In the past Spencer would never venture into the pond more than just getting his front paws wet and didn't seem too sure about that. I had always just ignored it and figured he would get his courage up on his own time. I am not sure if it was because his head smelled like Bruno's pee, because it was so hot or because today was just the day his nerve was up, but he ventured all the way in to swim with Bruno the Boxer and Tundra and Tacoma the Great Pyrenees. I have a feeling this is only the beginning of him learning to love a good swim in the pond. Watch how he splashes himself in the face for the first time. At the end he demonstrates his good "Drop it" skills. This pond is spring fed so it is clean fresh water. Several years ago this was just a mucky, muddy area. We dug a hole and voila, we have a pond which is now full of fish and wildlife. The horses often come in to swim and get a drink.

Asking to Come Inside

I have had dogs in the past get into the habit of scratching at the door to come back inside. It's a very hard habit to break once it starts since you are never outside with the dog while they are asking to come in and therefore cannot correct the dog for the behavior at the time it is happening. It is because of this, when I heard Spence yip to come inside I immediately opened the front door to show him if he yips the door opens. A couple of days later I heard Spence jump up at the front door when he wanted to come in. It was very hot outside and my first instinct was to let the pup in. However I knew if I opened that door he would associate jumping up at the door with the door opening. As a dog lover it was hard to wait, but I did just that. I waited until he moved onto other things and walked away from the door. I didn't want to yell at him because I didn't want him to associate jumping up at the door with getting any type of attention, be it good or bad. Jumping up at the door got him nothing; the door did not open and it got no one's attention. As soon as I was sure he was not thinking about how he had jumped up at the door I let him in. Later the same day he was outside again and I heard a yip. I immediately opened the door. I have to make sure I tell every family member to never open the door when he scratches or jumps up at it, but to open the door when he yips.
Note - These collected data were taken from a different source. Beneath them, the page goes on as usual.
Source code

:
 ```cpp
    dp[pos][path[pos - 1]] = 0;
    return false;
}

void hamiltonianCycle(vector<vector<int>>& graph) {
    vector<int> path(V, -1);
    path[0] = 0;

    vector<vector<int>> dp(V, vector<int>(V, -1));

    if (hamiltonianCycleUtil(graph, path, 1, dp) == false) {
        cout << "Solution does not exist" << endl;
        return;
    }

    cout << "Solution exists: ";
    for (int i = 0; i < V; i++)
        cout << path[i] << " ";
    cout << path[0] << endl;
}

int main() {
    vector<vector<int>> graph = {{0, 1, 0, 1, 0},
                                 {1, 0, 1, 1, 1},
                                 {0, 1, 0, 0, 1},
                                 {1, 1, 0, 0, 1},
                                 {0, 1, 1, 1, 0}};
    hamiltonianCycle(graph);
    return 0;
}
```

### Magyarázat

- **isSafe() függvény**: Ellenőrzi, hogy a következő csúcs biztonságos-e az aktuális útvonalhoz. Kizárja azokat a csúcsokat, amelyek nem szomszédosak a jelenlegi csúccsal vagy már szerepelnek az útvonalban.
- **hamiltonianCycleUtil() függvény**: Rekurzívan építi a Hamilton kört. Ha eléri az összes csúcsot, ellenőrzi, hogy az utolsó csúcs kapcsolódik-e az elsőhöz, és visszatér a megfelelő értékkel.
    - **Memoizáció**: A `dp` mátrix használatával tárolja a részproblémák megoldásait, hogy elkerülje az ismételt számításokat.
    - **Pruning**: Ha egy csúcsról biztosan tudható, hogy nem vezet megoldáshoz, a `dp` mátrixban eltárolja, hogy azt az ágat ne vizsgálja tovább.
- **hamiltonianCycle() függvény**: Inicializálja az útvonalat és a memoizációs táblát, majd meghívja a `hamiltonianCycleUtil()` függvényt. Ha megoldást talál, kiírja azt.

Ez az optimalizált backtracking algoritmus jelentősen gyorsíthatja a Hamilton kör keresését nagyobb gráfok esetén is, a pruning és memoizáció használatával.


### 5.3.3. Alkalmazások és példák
Preventing the bad habit of scratching the door is much easier than trying to correct it once the habit has formed.

The Nose

A person has bones in their hand. In the background there is a blue-nose Brindle Pit Bull Terrier puppy digging in dirt.

Spencer was sniffing around the grass and I was thinking he was about to find a place to do his business, when he started nosing hard into one spot. Oh great. I know that means he just found something, most likely something I don't want him to have. Spence pulls something out of the grass. "Drop it!" ;I reach down to his mouth and he lets it go into my hand. Old smelly frog bones. Nice, Spence, and thank you, cats for providing these dead things to keep the instinct to use his nose very active. NOT. ;-)

Chasing our Small Animals

I continue to have to correct Spencer for chasing the other small animals around the farm. He has gotten a lot better about chasing the cats, most likely because half the time they will fight back. However I have caught him chasing the guinea fowl, which are birds, a good handful of times this week. Spence responds well to my corrections, however I am not always outside to catch him. He seems to know I don't want him to do it, but the temptation is too great at times and he goes for it. He is getting faster and faster as he grows so I really need to be on top of him. If I am outside with him I can keep him from chasing them using only a voice command. It's when I am not standing there that I suddenly hear the birds squawking and run out to find him in hot pursuit. He will back off as soon as he hears me give the command to "Leave it." Bruno and Spencer are allowed to chase wild animals on our hikes. Bruno has learned what he is allowed to chase and what he is not and Spencer can too, in time. It sure does provide them with a big mental challenge. When Bruno hears the guineas start to make a ruckus he runs around looking for the fox instead of chasing the birds. Now if Bruno could show this concept to Spencer... All we need is the fox to come around and have Bruno chase it in front of him to show him the ropes.